Lines with the string "positivity" are to be identified in the listing and copied.

• [Provided entries]:
********************

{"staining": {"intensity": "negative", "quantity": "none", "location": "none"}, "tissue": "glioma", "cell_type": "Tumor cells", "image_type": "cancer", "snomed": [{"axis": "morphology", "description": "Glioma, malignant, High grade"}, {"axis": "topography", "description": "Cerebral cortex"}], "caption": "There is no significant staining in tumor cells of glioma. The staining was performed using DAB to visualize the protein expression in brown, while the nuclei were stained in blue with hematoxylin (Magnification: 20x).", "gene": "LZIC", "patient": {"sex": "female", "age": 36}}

********************

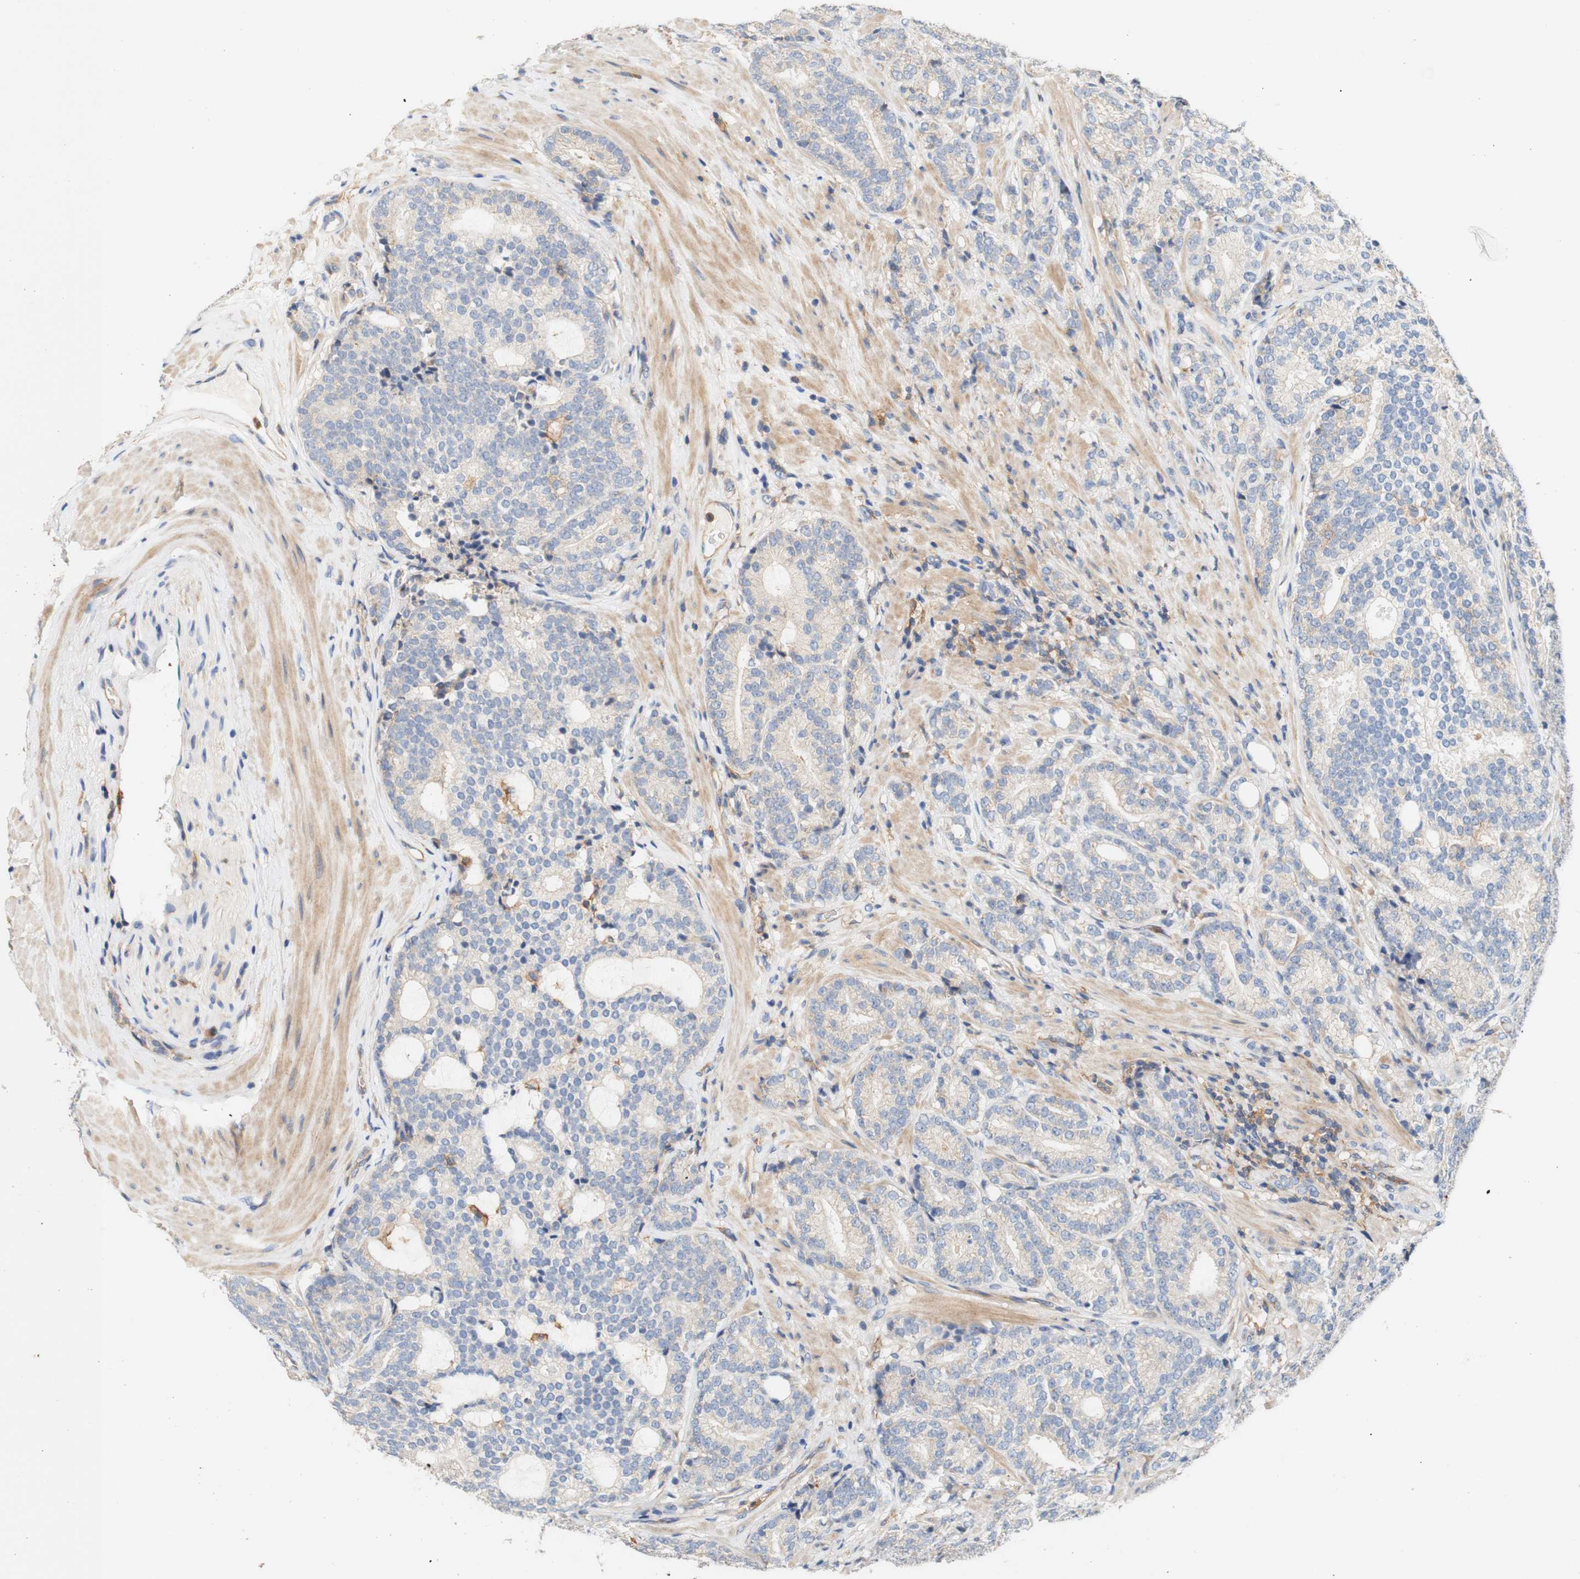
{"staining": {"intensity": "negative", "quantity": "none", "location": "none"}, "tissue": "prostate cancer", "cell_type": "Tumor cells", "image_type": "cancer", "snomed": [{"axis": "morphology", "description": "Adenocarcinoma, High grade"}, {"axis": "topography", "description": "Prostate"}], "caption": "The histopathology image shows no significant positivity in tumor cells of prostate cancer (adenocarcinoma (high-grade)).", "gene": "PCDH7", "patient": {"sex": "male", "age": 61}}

********************

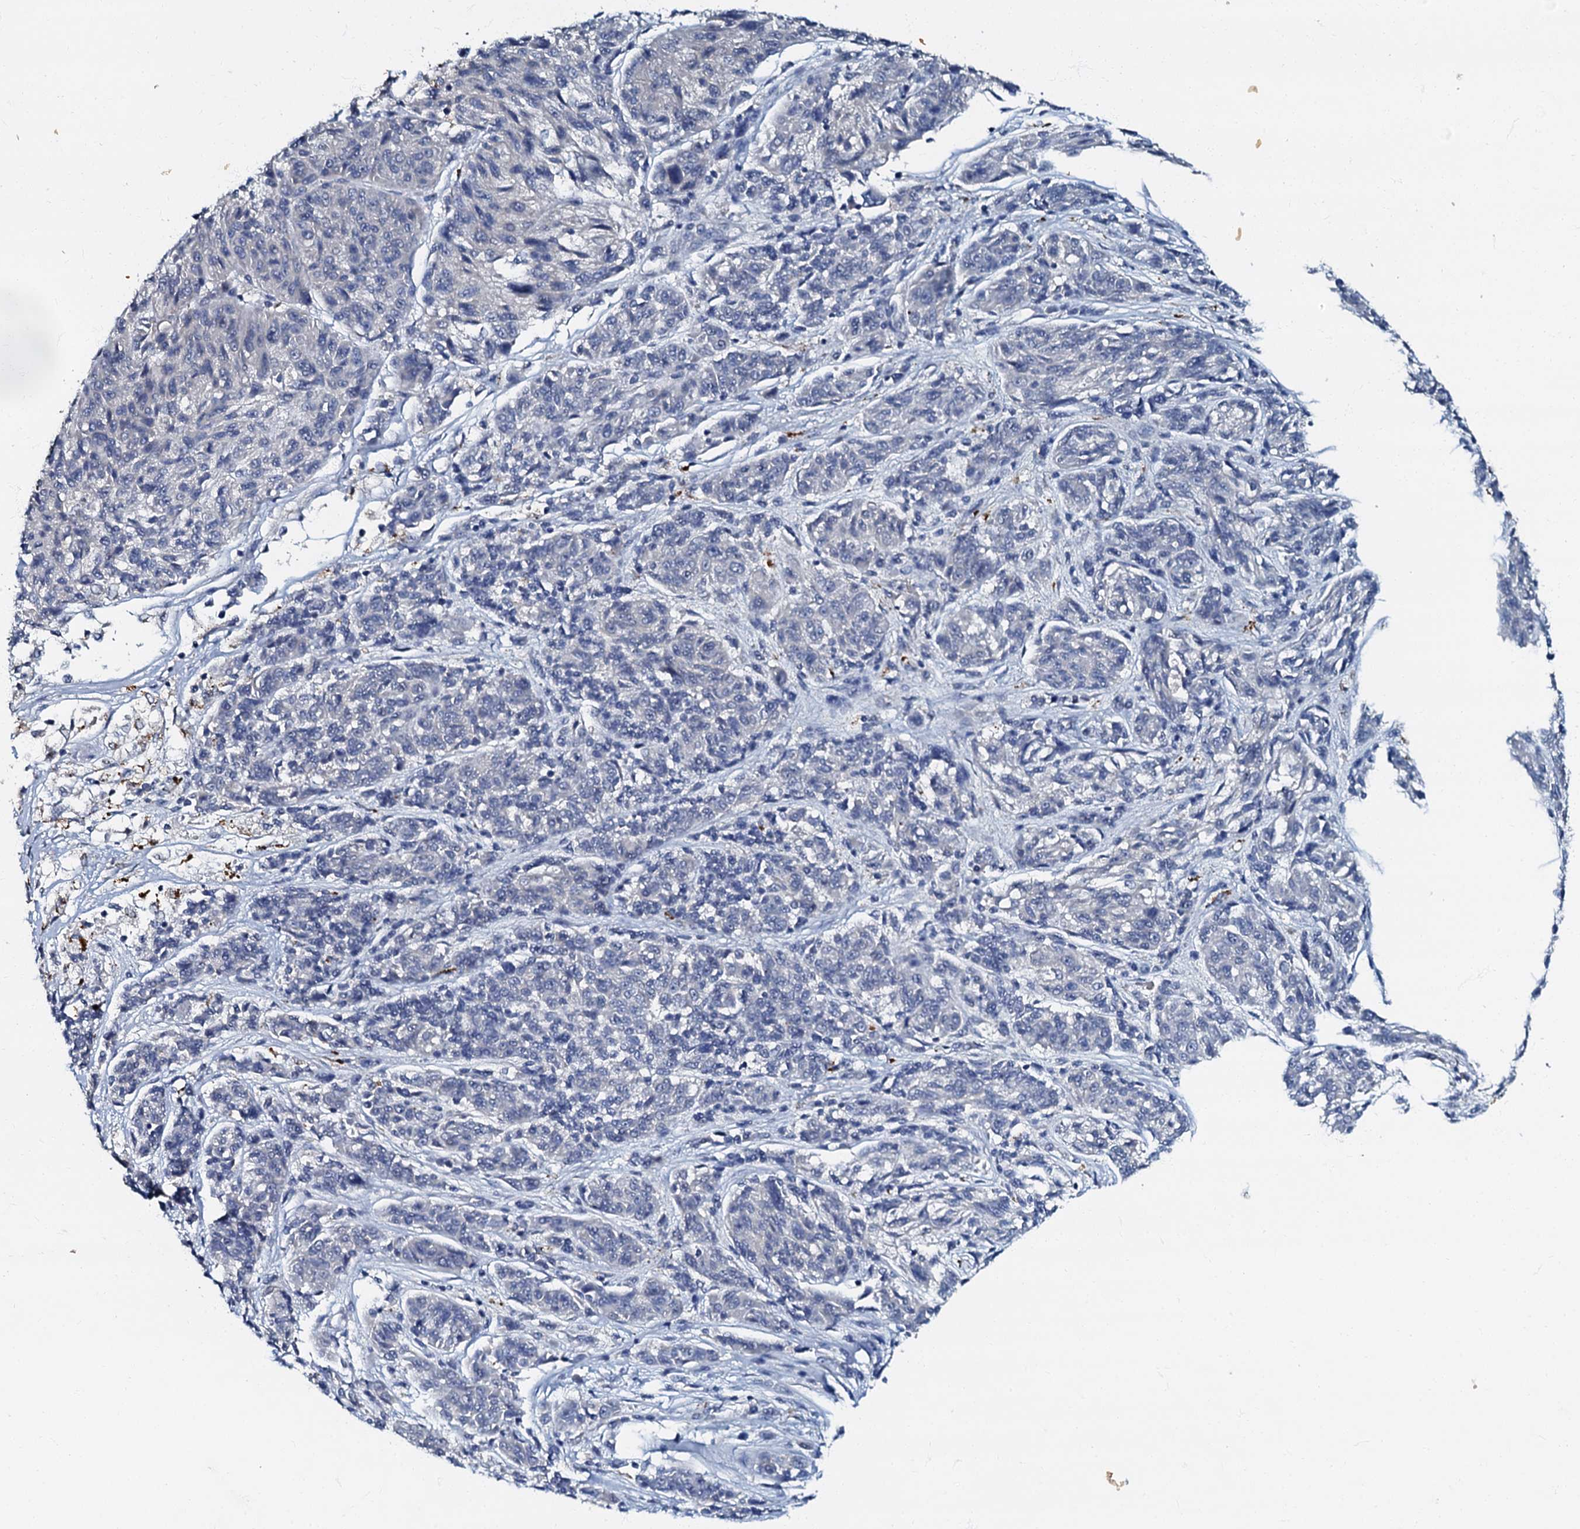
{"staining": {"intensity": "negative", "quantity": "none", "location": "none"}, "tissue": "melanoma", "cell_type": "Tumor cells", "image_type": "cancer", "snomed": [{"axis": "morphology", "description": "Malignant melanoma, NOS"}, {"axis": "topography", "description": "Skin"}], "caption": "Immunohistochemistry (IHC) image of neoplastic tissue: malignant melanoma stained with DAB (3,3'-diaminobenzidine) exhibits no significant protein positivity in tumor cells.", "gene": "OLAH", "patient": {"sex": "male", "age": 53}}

********************

• [Response to this exercise]:
{"staining": {"intensity": "negative", "quantity": "none", "location": "none"}, "tissue": "prostate cancer", "cell_type": "Tumor cells", "image_type": "cancer", "snomed": [{"axis": "morphology", "description": "Adenocarcinoma, High grade"}, {"axis": "topography", "description": "Prostate"}], "caption": "The histopathology image shows no significant positivity in tumor cells of prostate cancer (adenocarcinoma (high-grade)).", "gene": "PCDH7", "patient": {"sex": "male", "age": 61}}
{"staining": {"intensity": "negative", "quantity": "none", "location": "none"}, "tissue": "melanoma", "cell_type": "Tumor cells", "image_type": "cancer", "snomed": [{"axis": "morphology", "description": "Malignant melanoma, NOS"}, {"axis": "topography", "description": "Skin"}], "caption": "Immunohistochemistry (IHC) image of neoplastic tissue: malignant melanoma stained with DAB (3,3'-diaminobenzidine) exhibits no significant protein positivity in tumor cells.", "gene": "OLAH", "patient": {"sex": "male", "age": 53}}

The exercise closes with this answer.